John lived to a very old age and died with virtually no money. Some said it was too bad: all the weary old man left behind was a pair of patched wool suits, a battered and stained Bible, a skinned old mare, and the worldwide Methodist Church. Methodism eventually numbered some eighteen million members of the middle class from London to Singapore and Sydney, from Cape Town to Chicago, Hong Kong and San Francisco and almost everywhere in between. All because the somewhat ditzy teenager matured spiritually enough to emerge from the shadows of a narcissistic society and a church that had fallen into the clutches of the Empire’s ruthless aristocracy who used and abused the clergy and faithful.

The rush of devout methodical believers who worked systematically to improve their faith, hope, and love soon caused England to free its slaves, opening free classes on Sunday afternoons to teach reading, writing, mathematics, and religion to children of all classes, helping the poor to escape poverty. teaching them trades and creating a constitutional monarchy with a strong House of Commons elected by the people to counter the highly elitist hereditary House of Lords.

The Wesleyan conviction that spiritual worship and social responsibilities go together, like a violinist’s right and left hands, had a great impact in the English-speaking world. For example, throughout our civilization, there was hardly a city without several Methodist churches, a Methodist hospital, free orphanages, a Wesleyan college, and charities of various kinds.

Not too bad a legacy for a poor country preacher who could spare not a shilling, but who saved a nation from a bloody revolution with his Lord’s message of faith and grace, as he traversed cold and misty England, covering more than twenty thousand miles on horseback during his deeply satisfying ministry of sixty years.

And two hundred years later, when Haim Ginott (clinical psychologist and child therapist) named someone he felt had become a self-actualizing leader, he named John Wesley as someone who had given his best to the people he was among. lived, loved and belonged

Unfortunately, the church has not always been as spiritual as it was under devoted leaders like John and Charles Wesley, along with others like Luther, Whitfield, Arminius, Finny, Moody, Graham, King, and more, each with a fire for God and the people in her womb!
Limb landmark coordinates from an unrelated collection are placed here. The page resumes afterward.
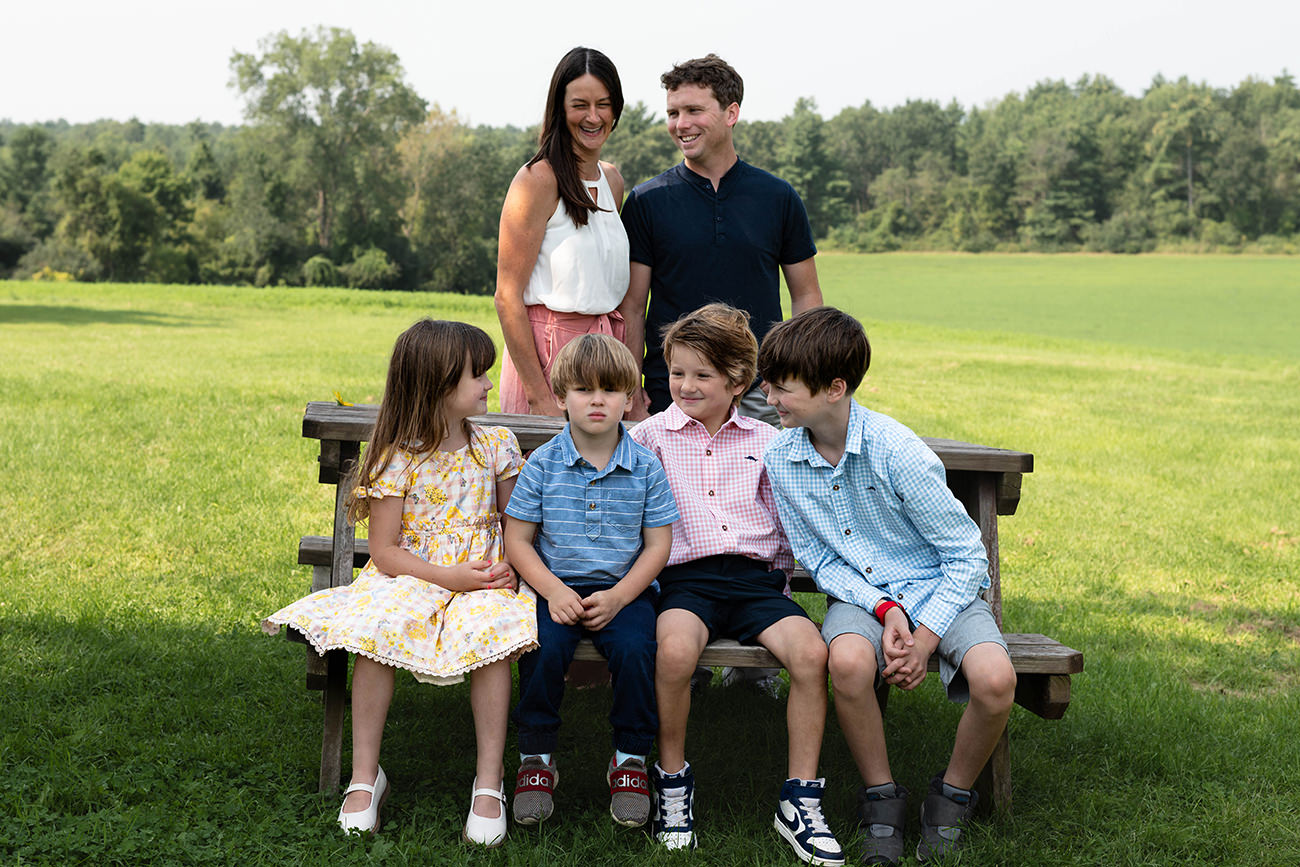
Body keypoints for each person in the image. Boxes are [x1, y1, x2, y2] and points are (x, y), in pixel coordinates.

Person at [263, 319, 539, 847]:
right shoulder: (397, 455)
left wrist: (502, 567)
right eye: (476, 375)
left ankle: (489, 781)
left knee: (495, 634)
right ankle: (365, 777)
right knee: (378, 630)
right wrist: (446, 575)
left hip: (482, 579)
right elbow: (386, 552)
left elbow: (515, 526)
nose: (488, 383)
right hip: (411, 575)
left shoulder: (497, 446)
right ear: (437, 385)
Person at [758, 307, 1018, 866]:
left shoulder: (896, 451)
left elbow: (966, 555)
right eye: (769, 384)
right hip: (859, 595)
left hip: (941, 588)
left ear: (835, 388)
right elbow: (819, 556)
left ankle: (951, 797)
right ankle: (881, 798)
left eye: (783, 388)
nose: (770, 397)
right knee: (849, 664)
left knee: (996, 682)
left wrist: (923, 637)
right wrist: (881, 607)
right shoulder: (782, 456)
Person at [630, 303, 844, 864]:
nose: (686, 385)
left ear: (738, 381)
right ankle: (672, 780)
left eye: (702, 375)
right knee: (674, 652)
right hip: (685, 581)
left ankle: (800, 797)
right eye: (677, 372)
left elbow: (790, 518)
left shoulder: (769, 442)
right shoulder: (650, 438)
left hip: (755, 584)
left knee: (809, 654)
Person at [503, 333, 678, 829]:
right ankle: (536, 760)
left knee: (636, 651)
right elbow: (518, 542)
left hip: (624, 592)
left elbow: (658, 545)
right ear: (561, 398)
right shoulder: (542, 464)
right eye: (583, 389)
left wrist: (623, 595)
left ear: (630, 398)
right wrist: (553, 590)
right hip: (554, 588)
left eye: (610, 390)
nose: (597, 400)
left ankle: (629, 760)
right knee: (543, 649)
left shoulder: (645, 466)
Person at [619, 53, 823, 423]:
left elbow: (806, 295)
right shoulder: (646, 201)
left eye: (694, 110)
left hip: (761, 393)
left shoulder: (778, 197)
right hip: (675, 391)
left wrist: (797, 378)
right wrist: (634, 389)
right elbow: (633, 305)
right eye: (672, 113)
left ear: (731, 113)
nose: (681, 124)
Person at [495, 46, 632, 418]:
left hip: (604, 359)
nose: (593, 117)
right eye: (580, 105)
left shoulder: (612, 180)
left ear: (616, 110)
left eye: (603, 104)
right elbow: (507, 297)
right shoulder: (536, 180)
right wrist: (539, 396)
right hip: (548, 358)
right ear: (560, 108)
Of course, it doesn’t take long for narcissistic users and abusers to find opportunities for themselves by moving in and controlling something as loosely organized and generous with their love, time, and money as the church. The probably apocryphal story goes that a Renaissance pope was showing one of Europe’s powerful monarchs through his treasury chambers under the Vatican which were filled with treasures of silver, gold and precious jewels. He smiled proudly and boasted;

We can no longer say with Jesus: silver and gold we do not have. Then, the grumpy old Emperor grunted and retorted bitterly;

Nor can you say to lame men and women: ‘In the name of Jesus of Nazareth, we command you to get up, pick up your stretcher and walk!’